Extract from the material below every line from its beginning up to and including the line containing "v(17.25, 23.25) *", reproducing each one without alteration.

>> start Supplied data

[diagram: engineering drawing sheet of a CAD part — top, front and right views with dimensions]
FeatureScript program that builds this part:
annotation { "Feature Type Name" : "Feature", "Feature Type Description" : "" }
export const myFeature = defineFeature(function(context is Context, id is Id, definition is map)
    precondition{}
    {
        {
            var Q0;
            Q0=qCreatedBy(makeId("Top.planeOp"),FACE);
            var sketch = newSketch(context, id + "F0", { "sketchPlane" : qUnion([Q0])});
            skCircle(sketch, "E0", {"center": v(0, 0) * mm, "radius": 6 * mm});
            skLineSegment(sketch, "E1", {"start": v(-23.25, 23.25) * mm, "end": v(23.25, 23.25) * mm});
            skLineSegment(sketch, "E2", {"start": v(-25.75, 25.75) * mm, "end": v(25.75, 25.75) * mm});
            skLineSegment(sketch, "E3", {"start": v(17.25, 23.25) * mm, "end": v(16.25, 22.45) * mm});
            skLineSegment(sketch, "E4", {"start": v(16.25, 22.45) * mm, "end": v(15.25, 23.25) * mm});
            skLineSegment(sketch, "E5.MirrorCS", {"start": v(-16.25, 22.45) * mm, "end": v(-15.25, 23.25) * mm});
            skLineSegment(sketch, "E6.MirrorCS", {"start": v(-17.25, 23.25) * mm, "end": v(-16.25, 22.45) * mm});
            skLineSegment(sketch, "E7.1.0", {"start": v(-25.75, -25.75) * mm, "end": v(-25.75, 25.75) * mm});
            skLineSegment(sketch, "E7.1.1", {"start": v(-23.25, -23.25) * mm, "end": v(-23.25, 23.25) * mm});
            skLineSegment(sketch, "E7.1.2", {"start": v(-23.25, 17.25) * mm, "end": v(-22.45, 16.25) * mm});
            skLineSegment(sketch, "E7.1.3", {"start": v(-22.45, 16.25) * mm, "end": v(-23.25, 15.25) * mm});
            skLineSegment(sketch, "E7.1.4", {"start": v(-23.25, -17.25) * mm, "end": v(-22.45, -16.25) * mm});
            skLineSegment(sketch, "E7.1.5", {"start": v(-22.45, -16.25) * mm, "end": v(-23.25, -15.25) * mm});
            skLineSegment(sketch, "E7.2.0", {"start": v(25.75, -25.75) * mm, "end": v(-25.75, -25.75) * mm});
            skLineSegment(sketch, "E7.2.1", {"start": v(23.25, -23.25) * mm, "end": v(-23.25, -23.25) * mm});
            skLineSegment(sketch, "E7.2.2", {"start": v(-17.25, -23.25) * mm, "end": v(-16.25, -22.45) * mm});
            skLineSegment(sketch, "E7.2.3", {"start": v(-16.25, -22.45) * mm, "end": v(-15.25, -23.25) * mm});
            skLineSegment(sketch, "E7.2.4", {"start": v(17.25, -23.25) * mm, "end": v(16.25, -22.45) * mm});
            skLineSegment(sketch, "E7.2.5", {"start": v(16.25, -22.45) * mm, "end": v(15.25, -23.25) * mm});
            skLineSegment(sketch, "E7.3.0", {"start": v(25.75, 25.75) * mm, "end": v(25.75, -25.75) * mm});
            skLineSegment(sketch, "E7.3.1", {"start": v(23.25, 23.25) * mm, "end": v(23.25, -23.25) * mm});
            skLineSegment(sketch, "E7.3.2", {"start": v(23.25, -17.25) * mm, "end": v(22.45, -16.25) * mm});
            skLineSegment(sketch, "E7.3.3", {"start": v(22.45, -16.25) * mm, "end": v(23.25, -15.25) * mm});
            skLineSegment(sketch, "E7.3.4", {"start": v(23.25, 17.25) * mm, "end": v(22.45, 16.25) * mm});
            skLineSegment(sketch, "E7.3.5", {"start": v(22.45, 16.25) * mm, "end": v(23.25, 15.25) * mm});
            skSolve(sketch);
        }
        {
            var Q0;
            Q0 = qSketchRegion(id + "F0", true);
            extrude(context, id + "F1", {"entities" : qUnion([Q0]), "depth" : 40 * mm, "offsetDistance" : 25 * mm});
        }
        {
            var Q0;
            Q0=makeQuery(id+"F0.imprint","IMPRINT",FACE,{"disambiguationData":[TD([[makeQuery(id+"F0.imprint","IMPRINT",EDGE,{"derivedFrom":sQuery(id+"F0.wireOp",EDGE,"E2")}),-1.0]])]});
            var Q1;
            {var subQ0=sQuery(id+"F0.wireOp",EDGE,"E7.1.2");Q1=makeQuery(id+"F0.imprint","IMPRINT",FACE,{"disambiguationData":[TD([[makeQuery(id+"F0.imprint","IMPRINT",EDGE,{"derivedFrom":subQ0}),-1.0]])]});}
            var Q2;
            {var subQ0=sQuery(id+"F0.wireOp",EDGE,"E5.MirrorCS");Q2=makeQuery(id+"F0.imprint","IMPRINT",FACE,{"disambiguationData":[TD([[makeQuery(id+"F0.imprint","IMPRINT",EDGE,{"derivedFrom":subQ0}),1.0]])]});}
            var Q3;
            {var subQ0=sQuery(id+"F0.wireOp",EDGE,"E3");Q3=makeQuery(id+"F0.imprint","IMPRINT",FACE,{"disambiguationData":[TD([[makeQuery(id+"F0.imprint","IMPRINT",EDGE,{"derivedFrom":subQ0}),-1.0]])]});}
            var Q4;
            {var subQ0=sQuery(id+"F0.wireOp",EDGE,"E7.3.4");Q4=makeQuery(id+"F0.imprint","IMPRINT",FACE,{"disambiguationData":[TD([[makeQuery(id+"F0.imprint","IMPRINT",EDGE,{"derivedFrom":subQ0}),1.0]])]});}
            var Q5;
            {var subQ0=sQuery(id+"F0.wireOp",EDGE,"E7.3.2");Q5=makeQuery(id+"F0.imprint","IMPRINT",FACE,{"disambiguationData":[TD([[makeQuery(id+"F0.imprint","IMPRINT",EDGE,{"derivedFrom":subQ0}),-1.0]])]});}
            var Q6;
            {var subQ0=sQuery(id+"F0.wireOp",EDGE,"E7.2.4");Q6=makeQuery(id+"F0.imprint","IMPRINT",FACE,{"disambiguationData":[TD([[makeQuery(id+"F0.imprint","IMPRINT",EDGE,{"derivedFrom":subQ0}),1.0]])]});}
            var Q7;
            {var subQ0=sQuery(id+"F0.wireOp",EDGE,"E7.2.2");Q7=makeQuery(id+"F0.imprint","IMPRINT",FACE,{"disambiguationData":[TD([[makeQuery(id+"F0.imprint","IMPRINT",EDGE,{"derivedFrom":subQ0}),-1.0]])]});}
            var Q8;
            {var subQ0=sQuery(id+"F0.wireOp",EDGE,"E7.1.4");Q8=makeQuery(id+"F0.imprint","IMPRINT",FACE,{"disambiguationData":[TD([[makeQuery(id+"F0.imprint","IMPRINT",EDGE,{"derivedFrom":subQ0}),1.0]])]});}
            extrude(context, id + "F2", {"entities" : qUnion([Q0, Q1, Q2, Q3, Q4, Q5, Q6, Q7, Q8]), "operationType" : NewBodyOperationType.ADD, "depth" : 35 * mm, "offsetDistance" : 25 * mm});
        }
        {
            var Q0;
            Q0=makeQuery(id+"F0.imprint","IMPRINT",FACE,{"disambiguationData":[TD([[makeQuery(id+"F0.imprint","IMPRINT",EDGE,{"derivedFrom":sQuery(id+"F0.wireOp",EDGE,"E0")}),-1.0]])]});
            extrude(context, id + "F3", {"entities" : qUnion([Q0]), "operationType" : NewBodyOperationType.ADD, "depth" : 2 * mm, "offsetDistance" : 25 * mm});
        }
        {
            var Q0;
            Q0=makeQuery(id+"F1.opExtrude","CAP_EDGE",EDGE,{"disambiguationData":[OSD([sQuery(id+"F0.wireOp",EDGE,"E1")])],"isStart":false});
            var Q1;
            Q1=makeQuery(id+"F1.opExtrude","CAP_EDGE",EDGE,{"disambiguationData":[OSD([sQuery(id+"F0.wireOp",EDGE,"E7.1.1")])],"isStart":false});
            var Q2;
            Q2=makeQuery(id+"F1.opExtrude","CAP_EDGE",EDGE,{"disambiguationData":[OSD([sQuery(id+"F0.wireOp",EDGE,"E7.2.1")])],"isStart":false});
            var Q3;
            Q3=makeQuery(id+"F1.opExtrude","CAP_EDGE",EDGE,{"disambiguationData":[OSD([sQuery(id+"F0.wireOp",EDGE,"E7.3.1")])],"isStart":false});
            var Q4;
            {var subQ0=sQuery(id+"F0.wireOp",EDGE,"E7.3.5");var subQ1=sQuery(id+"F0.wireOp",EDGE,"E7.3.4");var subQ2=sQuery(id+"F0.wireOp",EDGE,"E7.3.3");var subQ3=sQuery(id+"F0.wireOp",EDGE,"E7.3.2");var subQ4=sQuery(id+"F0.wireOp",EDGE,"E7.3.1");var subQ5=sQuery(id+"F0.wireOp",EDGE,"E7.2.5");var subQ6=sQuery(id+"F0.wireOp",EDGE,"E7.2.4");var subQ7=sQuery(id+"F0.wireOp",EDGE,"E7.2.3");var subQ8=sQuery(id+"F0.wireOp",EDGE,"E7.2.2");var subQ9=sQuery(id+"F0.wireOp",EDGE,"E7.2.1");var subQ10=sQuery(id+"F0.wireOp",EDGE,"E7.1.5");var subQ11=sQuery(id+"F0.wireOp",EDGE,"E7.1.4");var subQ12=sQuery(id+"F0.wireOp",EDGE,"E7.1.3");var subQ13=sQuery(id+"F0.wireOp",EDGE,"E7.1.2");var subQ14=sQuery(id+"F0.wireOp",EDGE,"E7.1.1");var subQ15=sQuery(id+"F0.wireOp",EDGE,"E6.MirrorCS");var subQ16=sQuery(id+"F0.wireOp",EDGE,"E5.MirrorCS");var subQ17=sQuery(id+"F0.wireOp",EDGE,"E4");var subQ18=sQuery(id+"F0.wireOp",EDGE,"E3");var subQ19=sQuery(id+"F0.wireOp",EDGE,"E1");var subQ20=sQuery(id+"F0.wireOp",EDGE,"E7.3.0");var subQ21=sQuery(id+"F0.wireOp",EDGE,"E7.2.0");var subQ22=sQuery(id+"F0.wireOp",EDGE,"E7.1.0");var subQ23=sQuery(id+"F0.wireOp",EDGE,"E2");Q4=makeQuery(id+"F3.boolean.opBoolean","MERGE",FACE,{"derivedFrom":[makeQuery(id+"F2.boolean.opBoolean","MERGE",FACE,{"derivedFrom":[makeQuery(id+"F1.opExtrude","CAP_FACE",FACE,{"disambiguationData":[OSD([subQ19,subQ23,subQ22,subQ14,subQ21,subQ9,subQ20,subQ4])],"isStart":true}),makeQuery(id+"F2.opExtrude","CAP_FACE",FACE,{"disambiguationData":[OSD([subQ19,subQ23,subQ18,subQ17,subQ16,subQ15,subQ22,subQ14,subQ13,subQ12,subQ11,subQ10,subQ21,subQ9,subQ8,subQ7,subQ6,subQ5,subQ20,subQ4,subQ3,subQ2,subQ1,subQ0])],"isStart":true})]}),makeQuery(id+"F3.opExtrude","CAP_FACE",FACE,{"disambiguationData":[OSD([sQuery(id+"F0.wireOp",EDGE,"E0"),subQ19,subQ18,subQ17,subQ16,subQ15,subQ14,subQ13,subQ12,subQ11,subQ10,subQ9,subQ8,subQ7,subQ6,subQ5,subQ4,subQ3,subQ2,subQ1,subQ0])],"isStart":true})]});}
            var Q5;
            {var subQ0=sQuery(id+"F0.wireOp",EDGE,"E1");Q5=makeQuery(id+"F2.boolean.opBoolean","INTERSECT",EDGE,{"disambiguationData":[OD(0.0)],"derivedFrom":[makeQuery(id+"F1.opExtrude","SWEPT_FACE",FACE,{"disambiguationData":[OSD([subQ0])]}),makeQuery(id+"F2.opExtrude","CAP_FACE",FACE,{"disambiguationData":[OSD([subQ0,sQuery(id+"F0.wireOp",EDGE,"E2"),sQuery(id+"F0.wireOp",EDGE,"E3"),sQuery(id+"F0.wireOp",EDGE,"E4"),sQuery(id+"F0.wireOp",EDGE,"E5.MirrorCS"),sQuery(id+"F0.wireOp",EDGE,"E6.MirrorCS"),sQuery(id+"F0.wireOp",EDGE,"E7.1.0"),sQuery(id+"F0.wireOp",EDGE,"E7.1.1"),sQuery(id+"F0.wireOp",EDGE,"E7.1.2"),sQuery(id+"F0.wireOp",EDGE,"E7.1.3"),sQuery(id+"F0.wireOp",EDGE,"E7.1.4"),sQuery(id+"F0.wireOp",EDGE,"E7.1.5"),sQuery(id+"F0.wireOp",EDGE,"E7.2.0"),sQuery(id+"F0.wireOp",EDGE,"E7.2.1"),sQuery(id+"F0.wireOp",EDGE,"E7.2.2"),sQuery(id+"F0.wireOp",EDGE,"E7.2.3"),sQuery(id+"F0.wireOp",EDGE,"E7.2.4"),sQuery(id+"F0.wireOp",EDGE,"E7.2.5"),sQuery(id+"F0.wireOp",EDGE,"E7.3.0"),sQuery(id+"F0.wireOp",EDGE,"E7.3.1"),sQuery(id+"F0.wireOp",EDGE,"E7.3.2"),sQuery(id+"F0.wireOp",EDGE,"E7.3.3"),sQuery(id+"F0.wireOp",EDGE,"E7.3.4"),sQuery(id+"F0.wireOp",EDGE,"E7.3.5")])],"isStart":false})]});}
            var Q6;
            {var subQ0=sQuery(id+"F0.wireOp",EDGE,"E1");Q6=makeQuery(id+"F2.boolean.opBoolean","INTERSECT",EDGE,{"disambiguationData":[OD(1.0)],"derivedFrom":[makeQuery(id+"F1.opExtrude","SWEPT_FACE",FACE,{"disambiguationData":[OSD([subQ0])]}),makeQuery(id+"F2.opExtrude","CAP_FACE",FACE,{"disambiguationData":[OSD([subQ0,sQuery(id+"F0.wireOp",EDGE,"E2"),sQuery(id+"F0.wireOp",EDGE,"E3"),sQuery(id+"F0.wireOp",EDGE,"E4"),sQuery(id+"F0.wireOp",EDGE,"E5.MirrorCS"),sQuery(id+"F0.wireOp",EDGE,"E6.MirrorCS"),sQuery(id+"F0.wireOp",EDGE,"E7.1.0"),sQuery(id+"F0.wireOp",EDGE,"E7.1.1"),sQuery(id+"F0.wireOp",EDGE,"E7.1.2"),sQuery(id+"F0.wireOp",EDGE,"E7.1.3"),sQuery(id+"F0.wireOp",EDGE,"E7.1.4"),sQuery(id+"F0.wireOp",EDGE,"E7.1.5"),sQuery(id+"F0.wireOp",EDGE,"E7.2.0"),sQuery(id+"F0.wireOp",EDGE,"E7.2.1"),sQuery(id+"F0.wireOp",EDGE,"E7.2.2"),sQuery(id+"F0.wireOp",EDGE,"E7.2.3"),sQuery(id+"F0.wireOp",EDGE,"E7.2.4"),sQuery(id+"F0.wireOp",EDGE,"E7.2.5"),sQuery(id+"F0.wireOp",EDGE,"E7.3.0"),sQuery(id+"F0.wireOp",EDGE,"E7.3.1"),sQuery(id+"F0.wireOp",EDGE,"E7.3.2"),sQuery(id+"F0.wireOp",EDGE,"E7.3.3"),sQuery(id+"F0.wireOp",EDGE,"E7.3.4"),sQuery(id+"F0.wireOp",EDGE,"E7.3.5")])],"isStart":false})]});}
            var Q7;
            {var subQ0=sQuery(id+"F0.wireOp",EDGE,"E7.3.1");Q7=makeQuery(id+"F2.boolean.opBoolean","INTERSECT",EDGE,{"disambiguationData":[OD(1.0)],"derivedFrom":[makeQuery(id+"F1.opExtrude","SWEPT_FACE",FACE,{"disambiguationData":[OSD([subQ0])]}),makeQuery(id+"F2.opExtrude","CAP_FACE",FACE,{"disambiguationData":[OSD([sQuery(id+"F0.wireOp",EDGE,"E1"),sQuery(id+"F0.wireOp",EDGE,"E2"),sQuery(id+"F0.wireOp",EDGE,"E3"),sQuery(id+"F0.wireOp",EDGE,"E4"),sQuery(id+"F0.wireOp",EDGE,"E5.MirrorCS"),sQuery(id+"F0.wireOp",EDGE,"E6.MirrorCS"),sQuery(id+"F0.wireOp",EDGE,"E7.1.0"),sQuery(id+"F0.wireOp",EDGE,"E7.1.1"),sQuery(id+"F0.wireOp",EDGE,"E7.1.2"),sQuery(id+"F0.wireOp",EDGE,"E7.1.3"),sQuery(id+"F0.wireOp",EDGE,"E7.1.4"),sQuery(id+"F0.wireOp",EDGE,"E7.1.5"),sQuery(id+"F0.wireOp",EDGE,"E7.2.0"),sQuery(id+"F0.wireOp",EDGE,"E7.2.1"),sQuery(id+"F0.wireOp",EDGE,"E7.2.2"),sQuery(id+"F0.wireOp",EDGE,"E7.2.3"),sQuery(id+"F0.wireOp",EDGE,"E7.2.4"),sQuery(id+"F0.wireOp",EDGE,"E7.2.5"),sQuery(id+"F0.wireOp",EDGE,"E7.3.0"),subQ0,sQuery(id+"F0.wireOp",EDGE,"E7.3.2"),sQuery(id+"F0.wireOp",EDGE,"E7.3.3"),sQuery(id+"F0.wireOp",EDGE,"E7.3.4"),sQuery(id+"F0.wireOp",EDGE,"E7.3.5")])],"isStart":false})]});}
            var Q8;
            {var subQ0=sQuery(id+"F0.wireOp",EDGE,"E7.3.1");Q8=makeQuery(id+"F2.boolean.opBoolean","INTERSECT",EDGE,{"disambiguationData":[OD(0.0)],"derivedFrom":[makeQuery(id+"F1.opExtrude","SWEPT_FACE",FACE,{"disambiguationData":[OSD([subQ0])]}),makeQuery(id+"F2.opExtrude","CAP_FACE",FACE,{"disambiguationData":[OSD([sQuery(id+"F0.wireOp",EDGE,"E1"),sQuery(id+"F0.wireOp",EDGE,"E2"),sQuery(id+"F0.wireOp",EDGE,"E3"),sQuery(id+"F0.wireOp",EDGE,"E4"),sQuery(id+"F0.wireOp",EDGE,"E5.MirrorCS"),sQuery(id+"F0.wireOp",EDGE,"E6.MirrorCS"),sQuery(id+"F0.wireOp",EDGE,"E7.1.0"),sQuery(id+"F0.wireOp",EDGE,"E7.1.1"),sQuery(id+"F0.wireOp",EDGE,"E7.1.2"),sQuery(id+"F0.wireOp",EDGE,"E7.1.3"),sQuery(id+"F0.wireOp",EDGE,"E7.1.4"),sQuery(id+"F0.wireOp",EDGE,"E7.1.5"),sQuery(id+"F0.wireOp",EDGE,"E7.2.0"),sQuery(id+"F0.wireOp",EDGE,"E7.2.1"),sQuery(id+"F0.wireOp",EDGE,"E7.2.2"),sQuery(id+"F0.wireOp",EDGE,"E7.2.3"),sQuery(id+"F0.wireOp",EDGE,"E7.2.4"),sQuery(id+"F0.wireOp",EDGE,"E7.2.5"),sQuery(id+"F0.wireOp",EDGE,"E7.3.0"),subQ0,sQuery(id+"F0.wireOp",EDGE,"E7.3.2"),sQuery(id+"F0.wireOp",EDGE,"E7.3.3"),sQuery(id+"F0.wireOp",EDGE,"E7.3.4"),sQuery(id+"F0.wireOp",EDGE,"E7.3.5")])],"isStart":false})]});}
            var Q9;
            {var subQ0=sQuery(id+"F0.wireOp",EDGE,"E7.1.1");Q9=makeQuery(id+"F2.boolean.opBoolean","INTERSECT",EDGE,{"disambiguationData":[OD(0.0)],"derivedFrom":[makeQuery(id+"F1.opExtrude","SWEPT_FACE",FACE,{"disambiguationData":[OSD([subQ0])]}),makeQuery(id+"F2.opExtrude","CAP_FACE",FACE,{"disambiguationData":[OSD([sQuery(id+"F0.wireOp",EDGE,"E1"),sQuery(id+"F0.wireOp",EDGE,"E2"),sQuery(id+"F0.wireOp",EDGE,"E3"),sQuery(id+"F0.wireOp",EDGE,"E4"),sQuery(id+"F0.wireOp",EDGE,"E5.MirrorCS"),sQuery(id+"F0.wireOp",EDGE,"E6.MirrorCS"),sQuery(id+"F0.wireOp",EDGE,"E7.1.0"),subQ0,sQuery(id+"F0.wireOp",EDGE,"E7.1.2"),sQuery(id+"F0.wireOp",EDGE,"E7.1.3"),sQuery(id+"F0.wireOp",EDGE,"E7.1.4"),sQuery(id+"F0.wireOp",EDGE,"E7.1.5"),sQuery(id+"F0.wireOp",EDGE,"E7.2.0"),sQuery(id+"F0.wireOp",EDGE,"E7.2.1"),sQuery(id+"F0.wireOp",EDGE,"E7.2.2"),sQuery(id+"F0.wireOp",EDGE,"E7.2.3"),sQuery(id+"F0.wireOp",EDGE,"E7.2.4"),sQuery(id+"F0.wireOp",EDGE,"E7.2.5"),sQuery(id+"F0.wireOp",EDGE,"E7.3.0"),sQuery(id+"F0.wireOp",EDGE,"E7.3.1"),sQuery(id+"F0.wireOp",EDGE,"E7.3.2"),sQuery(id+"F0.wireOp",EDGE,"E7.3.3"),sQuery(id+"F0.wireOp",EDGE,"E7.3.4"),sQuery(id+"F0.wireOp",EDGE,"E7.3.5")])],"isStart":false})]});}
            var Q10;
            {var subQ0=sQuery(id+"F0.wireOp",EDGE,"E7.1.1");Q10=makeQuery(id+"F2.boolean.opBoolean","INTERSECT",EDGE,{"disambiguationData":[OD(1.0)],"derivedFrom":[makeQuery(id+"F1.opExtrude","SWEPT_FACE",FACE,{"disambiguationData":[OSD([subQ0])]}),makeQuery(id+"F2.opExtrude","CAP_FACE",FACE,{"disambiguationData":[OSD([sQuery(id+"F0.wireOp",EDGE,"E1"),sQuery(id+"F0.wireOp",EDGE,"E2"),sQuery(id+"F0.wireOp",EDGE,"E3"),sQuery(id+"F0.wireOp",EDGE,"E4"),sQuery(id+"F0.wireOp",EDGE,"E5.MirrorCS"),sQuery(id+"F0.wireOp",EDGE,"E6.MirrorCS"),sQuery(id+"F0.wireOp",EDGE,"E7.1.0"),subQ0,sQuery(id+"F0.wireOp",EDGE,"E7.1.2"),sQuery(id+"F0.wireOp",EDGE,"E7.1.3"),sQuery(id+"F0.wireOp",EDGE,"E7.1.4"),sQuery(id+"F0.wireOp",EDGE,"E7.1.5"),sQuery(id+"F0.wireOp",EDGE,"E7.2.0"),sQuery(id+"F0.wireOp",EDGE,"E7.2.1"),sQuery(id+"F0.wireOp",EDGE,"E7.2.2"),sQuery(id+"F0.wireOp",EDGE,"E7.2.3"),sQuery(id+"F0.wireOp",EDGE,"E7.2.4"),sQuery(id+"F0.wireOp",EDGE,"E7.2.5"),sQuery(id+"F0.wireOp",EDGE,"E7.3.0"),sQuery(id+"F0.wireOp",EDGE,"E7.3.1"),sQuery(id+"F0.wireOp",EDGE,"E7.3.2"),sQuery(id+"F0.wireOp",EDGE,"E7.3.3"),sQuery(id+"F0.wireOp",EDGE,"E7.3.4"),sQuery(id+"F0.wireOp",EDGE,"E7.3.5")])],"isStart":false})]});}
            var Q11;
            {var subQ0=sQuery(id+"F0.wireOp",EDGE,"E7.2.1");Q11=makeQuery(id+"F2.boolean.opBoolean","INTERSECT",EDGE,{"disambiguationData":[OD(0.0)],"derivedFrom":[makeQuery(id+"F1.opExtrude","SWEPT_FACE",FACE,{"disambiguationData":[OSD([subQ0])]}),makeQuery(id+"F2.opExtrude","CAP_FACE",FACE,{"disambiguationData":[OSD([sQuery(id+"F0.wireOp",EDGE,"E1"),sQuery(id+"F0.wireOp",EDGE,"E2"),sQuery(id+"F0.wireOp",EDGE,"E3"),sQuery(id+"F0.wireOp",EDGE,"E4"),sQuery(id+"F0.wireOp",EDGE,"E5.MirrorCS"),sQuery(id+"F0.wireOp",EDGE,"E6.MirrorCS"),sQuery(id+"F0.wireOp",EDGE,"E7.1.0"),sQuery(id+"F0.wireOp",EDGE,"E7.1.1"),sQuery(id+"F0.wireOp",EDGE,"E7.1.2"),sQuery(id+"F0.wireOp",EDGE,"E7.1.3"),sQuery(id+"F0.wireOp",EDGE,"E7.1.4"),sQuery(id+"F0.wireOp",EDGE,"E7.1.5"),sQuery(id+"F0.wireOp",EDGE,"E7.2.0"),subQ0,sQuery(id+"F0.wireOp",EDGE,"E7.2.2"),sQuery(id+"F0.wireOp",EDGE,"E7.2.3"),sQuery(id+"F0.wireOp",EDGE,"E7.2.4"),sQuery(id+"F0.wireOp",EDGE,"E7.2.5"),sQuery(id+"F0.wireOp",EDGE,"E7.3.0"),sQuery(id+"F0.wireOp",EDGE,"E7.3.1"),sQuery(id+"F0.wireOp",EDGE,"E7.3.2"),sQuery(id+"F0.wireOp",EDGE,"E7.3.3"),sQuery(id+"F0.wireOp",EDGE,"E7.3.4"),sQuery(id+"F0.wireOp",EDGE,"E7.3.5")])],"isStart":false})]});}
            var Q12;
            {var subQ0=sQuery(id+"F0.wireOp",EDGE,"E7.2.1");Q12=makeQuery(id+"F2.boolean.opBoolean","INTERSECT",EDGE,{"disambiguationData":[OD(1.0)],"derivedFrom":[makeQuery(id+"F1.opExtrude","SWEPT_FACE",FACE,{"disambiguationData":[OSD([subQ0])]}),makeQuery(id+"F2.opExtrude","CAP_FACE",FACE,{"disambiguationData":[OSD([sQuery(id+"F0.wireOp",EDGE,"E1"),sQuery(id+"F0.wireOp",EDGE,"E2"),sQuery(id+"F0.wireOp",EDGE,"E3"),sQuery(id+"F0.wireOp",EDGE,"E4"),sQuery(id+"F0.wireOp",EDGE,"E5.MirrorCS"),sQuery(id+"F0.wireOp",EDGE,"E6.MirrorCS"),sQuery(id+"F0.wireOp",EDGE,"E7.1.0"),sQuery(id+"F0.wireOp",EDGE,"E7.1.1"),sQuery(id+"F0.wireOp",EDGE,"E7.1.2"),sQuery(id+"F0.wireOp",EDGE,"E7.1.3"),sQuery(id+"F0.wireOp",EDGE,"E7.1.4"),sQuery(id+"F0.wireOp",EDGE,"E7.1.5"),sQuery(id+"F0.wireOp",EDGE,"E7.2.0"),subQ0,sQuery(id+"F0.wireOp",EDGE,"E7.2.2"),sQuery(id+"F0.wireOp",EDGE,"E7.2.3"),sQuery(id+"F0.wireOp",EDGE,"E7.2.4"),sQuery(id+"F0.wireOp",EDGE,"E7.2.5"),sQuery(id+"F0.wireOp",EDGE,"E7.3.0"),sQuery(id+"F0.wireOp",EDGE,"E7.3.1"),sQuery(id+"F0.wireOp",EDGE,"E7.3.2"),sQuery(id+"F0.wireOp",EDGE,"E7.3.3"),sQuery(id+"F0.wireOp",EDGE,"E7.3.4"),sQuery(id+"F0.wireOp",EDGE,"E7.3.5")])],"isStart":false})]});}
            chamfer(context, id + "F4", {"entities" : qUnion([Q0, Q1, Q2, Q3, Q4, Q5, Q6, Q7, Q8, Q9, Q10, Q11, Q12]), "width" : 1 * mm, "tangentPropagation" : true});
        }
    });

>> end Supplied data

» **Response to this task**:
[diagram: engineering drawing sheet of a CAD part — top, front and right views with dimensions]
FeatureScript program that builds this part:
annotation { "Feature Type Name" : "Feature", "Feature Type Description" : "" }
export const myFeature = defineFeature(function(context is Context, id is Id, definition is map)
    precondition{}
    {
        {
            var Q0;
            Q0=qCreatedBy(makeId("Top.planeOp"),FACE);
            var sketch = newSketch(context, id + "F0", { "sketchPlane" : qUnion([Q0])});
            skCircle(sketch, "E0", {"center": v(0, 0) * mm, "radius": 6 * mm});
            skLineSegment(sketch, "E1", {"start": v(-23.25, 23.25) * mm, "end": v(23.25, 23.25) * mm});
            skLineSegment(sketch, "E2", {"start": v(-25.75, 25.75) * mm, "end": v(25.75, 25.75) * mm});
            skLineSegment(sketch, "E3", {"start": v(17.25, 23.25) * mm, "end": v(16.25, 22.45) * mm});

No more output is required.